Scuttlebutt is a full service client for Yammer, which in turn is a social networking service meant to be used internally within organizations. As an application, it doesn’t try to please everyone – that’s the job of the Yammer team at Microsoft – and the following are the top five reasons why people weren’t pleased with Scuttlebutt:
- They don’t have a Mac
- Their Yammer administrator disables 3rd party client applications.
- Single sign-on (SSO) is preventing normal OAuth2 login on their network.
- They just love the web interface and don’t want to use anything other.
- They’re not active networkers on Yammer.
If Windows is your operating system of choice, you can install Yammer’s official Desktop Notifier application. Moreover Linux users have the option of installing Lament on their systems. Of course Yammer has official mobile apps for Windows Phone, Android, and iOS. They used to have an app for Blackberry but they removed it in favor of the e-mail service.
Premium (i.e. “paid”) Yammer networks has the option to disable 3rd party applications. Usually this means that all apps are disabled by default and can only be enabled in a case-by-case basis. This is usually signified by Scuttlebutt not being able to log in to your Yammer network. If you’re on such network and want to use Scuttlebutt, you can ask your Yammer administrator (i.e. the person in your company who are responsible for administering Yammer accounts) to enable 3rd party clients in your network – primarily Scuttlebutt.
Single Sign-On (SSO) Issues
One of the big problems with single sign-on (SSO) that it’s the details vary significantly between installations and Yammer doesn’t prescribe any way to handle this for client applications such as Scuttlebutt. The symptoms are visible on Scuttlebutt’s initial log-in to your network – either it returns a “no access token” error or in some other instances the error was “invalid redirect URL”. The first case indicates that the SSO process did not return the access token in a standard way (as per what the Yammer API documentation says). Whereas the second case shows that the network refused to use Scuttlebutt’s custom redirect URL to log in to Yammer.
Unfortunately there is nothing that we as a 3rd party developer can do to mitigate this. Not until Yammer provides a documented standard and a reference implementation that is guaranteed to work with all SSO-based networks and a way for 3rd party developers like us to test our applications on it.
Loving the Web
Some people just want to use the browser and nothing else. This is the kind of people that Chromebook targets – a laptop that is “just a browser” and meant exclusively for running web applications. Don’t get me wrong, the web guaranteeing a “lowest common denominator” for everyone is a good cause in itself – although it’s a “one size fits all” solution.
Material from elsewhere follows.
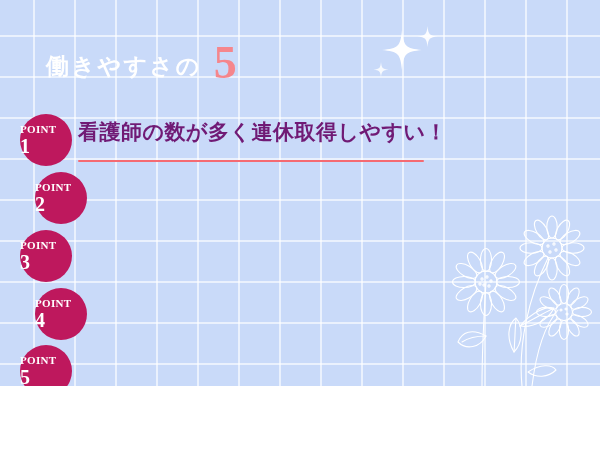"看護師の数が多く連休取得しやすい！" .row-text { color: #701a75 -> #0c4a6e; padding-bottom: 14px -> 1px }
Even though the company uses Yammer doesn’t mean that everyone are fully engaged in the social network. These kind of employees are not just into these kind of things, and probably they just use Yammer primarily via e-mail to respond to @mentions. Hence you might want to engage more with these people.
So that’s all for now folks. We try our best to serve the Mac fanatic who are engaged in one or more Yammer networks with Scuttlebutt. However if you’re not an OS X enthusiast or not engaged in Yammer, you shouldn’t be using Scuttlebutt. Moreover if your network is actively preventing Scuttlebutt from entering, there’s really nothing that we can do.